To the top left, KC is dancing with a young, untitled gentlemen who is line to become Matai! Below is my sister, Loa (right), with one of her friends, Sabrina. They are both my fifth grade students! The middle picture is of my older sister, Lasi (pronounced Law-see), and a random, adorable toddler from our town. The picture with me and KC at the Siva, below, also shows my host mom, Aso (to my left), Jedi (Lasi's 3.5 year old son) and to the right another random child from our town sitting next to KC. The picture at the bottom is of me, KC and our favorite favorite 2 year old neighbor, MJ, who we're pretty sure is the Buddha reincarnated. He is the most joyful, well-behaved child in the whole world. Everyday, he runs up to me and demands hugs and kisses. Even on the most stressful day here, (and surprisingly on this tropical island there are a lot of them), he makes everything better!

Pictures of my fale (my bedroom and bathroom). This is my own space, and then I share a ktichen and living room with my host family.

I found some long-lost internet acess on my island!

After a three-mile walk up a volcano, I have finally found internet access at the one high school on our island. My dial-up is too slow at the elementary school to update my blog there, but at the high school, some miraculous kind of internet is allowing me to update- so here are some quick, chaotic posts about the last...errr...four weeks of my crazy and adventurous life in AmSam. Mostly, I have a bunch of pictures you might enjoy.

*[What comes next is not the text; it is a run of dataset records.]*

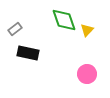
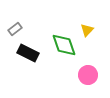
green diamond: moved 25 px down
black rectangle: rotated 15 degrees clockwise
pink circle: moved 1 px right, 1 px down
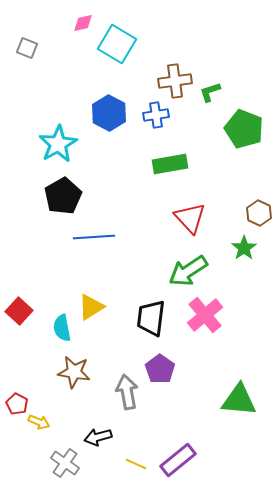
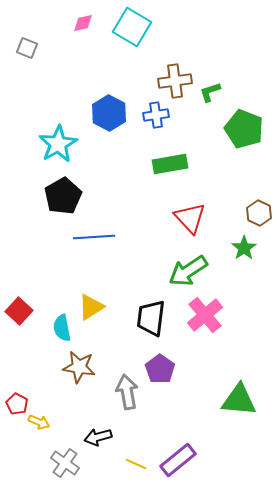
cyan square: moved 15 px right, 17 px up
brown star: moved 5 px right, 5 px up
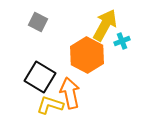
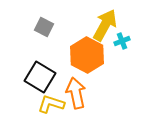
gray square: moved 6 px right, 5 px down
orange arrow: moved 6 px right
yellow L-shape: moved 1 px right, 1 px up
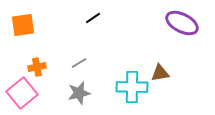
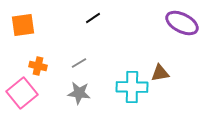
orange cross: moved 1 px right, 1 px up; rotated 24 degrees clockwise
gray star: rotated 20 degrees clockwise
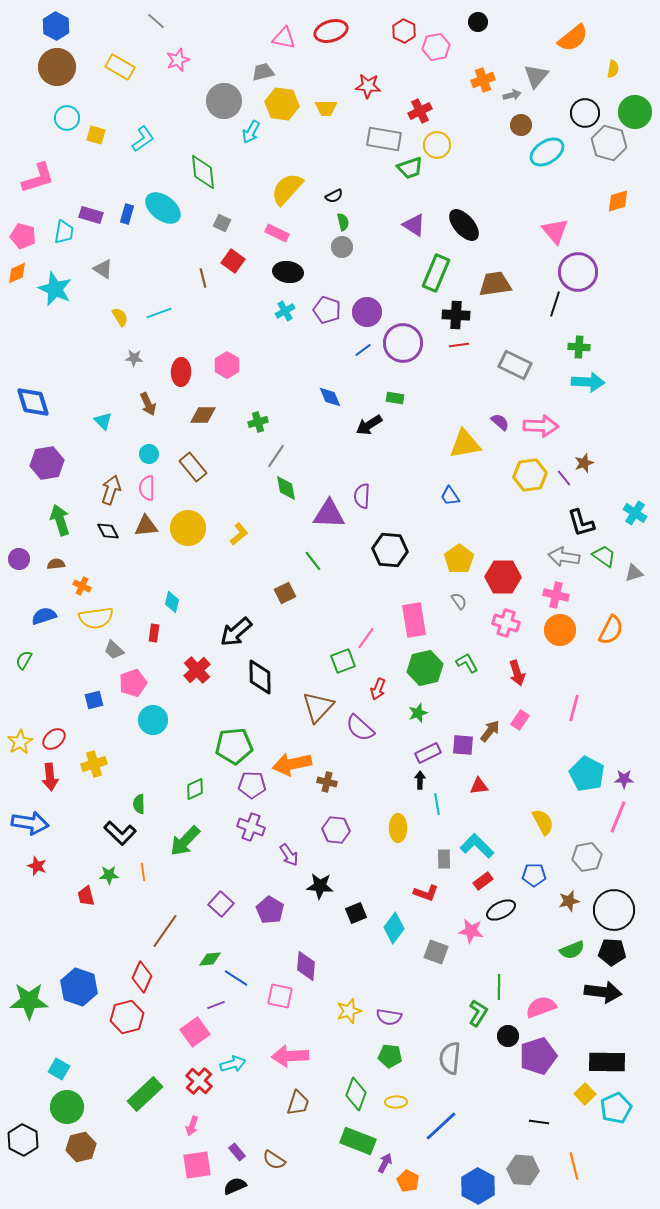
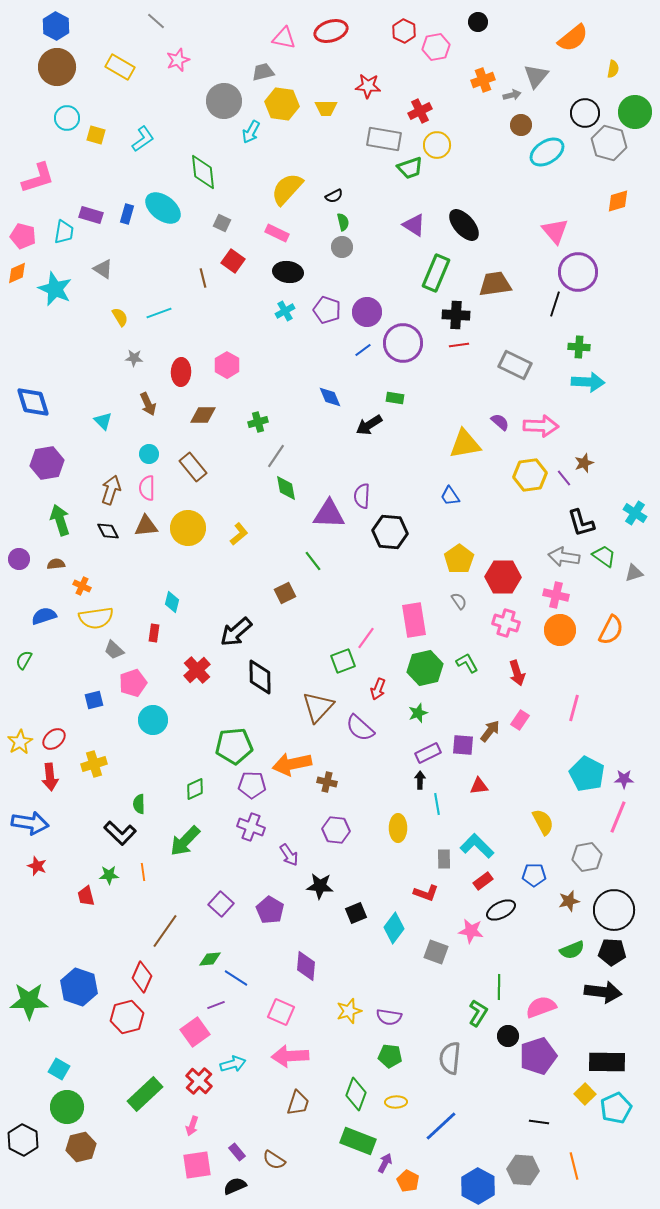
black hexagon at (390, 550): moved 18 px up
pink square at (280, 996): moved 1 px right, 16 px down; rotated 12 degrees clockwise
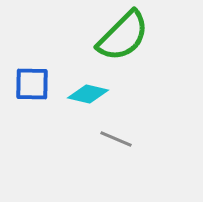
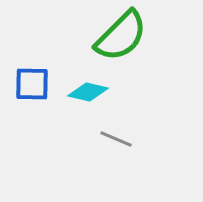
green semicircle: moved 2 px left
cyan diamond: moved 2 px up
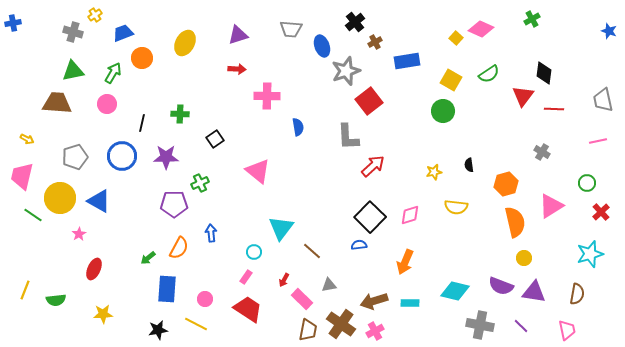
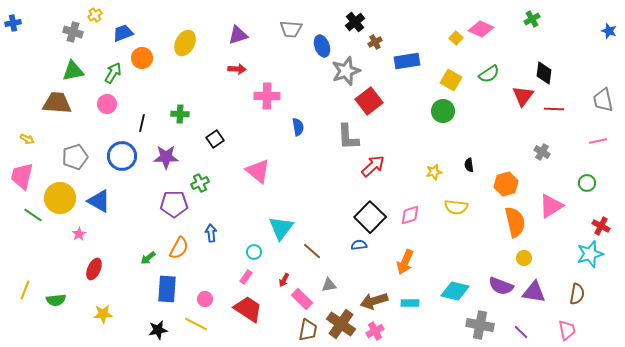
red cross at (601, 212): moved 14 px down; rotated 18 degrees counterclockwise
purple line at (521, 326): moved 6 px down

The first few are of the inside of my bedroom and bathroom (connected to Aso's fale). I also have a picture of KC and Kaitie's house and their kitchen (where on Tuesday, Friday and Saturday nights, we make our own meals! We're working on a cookbook for 101 Ways to Cook Breadfruit... (I'm pretty sure we're at about 32). Remember- food on this island consists of breadfruit, canned items, hotdogs hotdogs hotdogs, corned beef, spam and then endless amounts of white rice. Needless to say, do not move here if you have dietary restrictions because when you're on an isolated island, shipping anything fresh is nearly impossible. Luckily, every once in a while KC and I get to eat a fresh coconut or papaya, so it's not all processed food all the time. But boy do I miss a good grocery store.